Il tema dell’ecologia del suono ha guidato anche la scelta degli artisti di Terraforma Exo?
«L’approccio curatoriale ha provato a mettere insieme diversi artisti e diverse “soluzioni” su come affrontare il tema dell’ecologia del suono. Realizzeremo, per esempio, un’installazione sonora sulla Torre Branca, con la musica di Caterina Barbieri a enfatizzare la vista emozionante sulla città. Ci sarà poi una sorta di lectio magistralis di David Toop, autore di un libro intitolato “Oceano di suono”, che parlerà di ecologia sonora in un’occasione frontale ed esplicativa. Si arriverà fino al concerto di Robert Henke, che presenterà per la prima volta a Milano un nuovo show che – prendendo spunto dall’utilizzo di vecchi computer commodore – crea una sinfonia in grado di formare un altro paesaggio sonoro. L’ecologia è certamente il tema, ma l’analisi verterà sul paesaggio sonoro e su come il suono può rimodellare lo spazio. Ci saranno anche passeggiate sonore, performance, incontri. Tutto per sollecitare questa ecologia».
Cosa intendi con passeggiate sonore?
«È un’iniziativa nata durante il Covid grazie a un progetto chiamato “Pianeta Milano”. Si tratta di perlustrazioni territoriali e workshop, in cui gruppi di quindici o venti persone realizzano delle passeggiate condotte da un tutor che sensibilizza sull’ambiente sonoro circostante».
Parlando di sensibilizzazione sui temi ambientali e di azioni concrete contro la crisi climatica, il ruolo del mondo culturale è molto sottovalutato. Sei d’accordo?
«Sì, in generale c’è una grande sottostima del mondo culturale, soprattutto in Italia, perché non si riesce mai a vedere il valore sociale a tutti gli effetti. Spesso viene percepito come puro intrattenimento e si sottovaluta la forza dei messaggi che può veicolare. Il nostro è un tutt’uno che cerca di dare al pubblico una novità attraverso le proposte che facciamo. Vogliamo spingere le persone a porsi delle domande sull’ambiente, sui costumi sociali e via dicendo, e questo è potentissimo.
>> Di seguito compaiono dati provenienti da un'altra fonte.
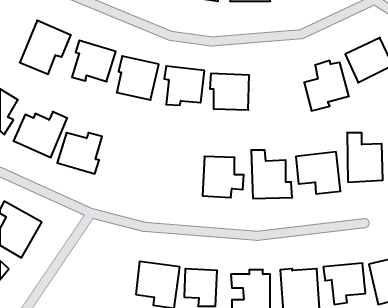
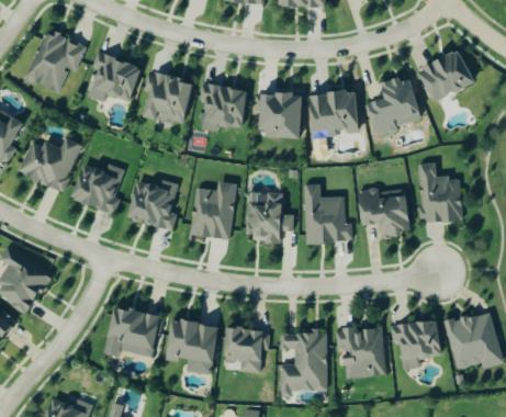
building: none -> [308,90,358,137]
building: none -> [126,180,178,229]
building: none -> [190,181,236,239]
building: none -> [104,307,159,359]

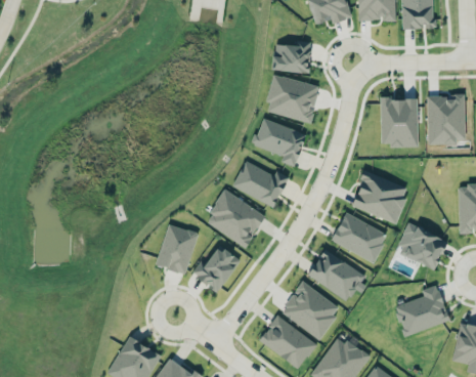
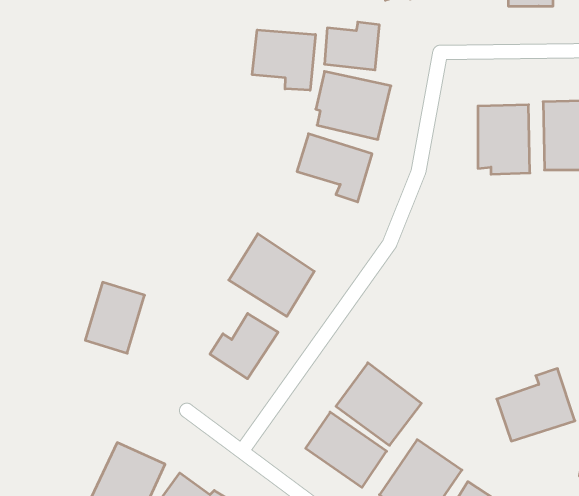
building: none -> [252,30,315,90]
building: [232,162,288,206] -> none
building: [351,171,406,223] -> none
building: [331,212,388,263] -> none
building: [395,223,447,268] -> none
building: [156,224,198,275] -> [85,282,145,353]
building: [307,249,365,302] -> none

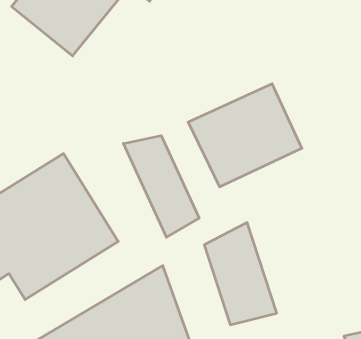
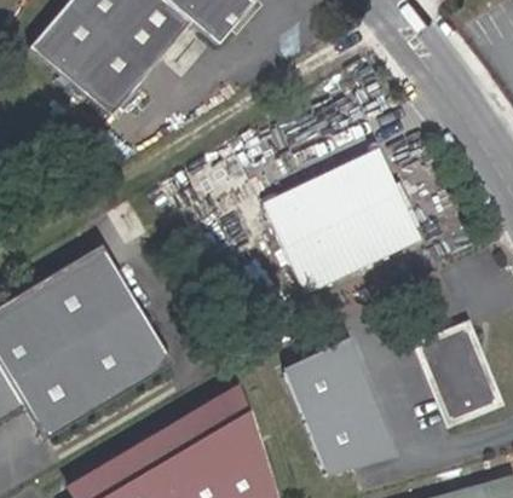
building: [123,136,199,237] -> none
building: none -> [423,329,496,421]

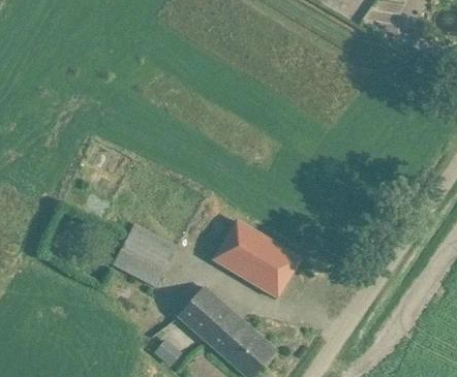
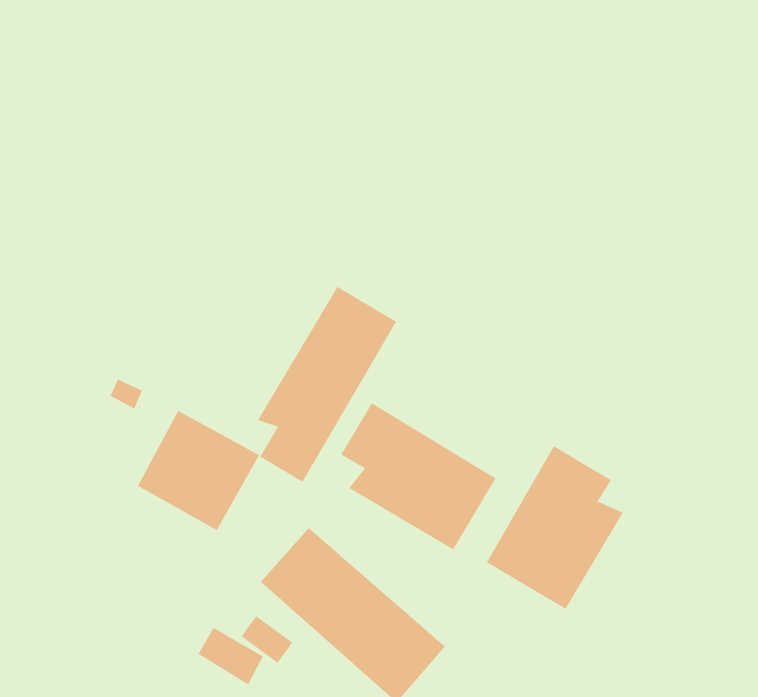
building: none -> [257,286,397,483]
building: none -> [486,445,624,610]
Quale altro mezzo è più evocativo delle arti per sviluppare un senso critico nelle persone? È complicato perché l’impatto in termini di sensibilizzazione non è immediato, non è diretto. È un’intelligenza che oggi manca tantissimo. C’è la necessità di avere una visione di lungo termine che tocca anche i temi degli sprechi e dei consumi, legati a errori fatti per inseguire un ritorno economico immediato».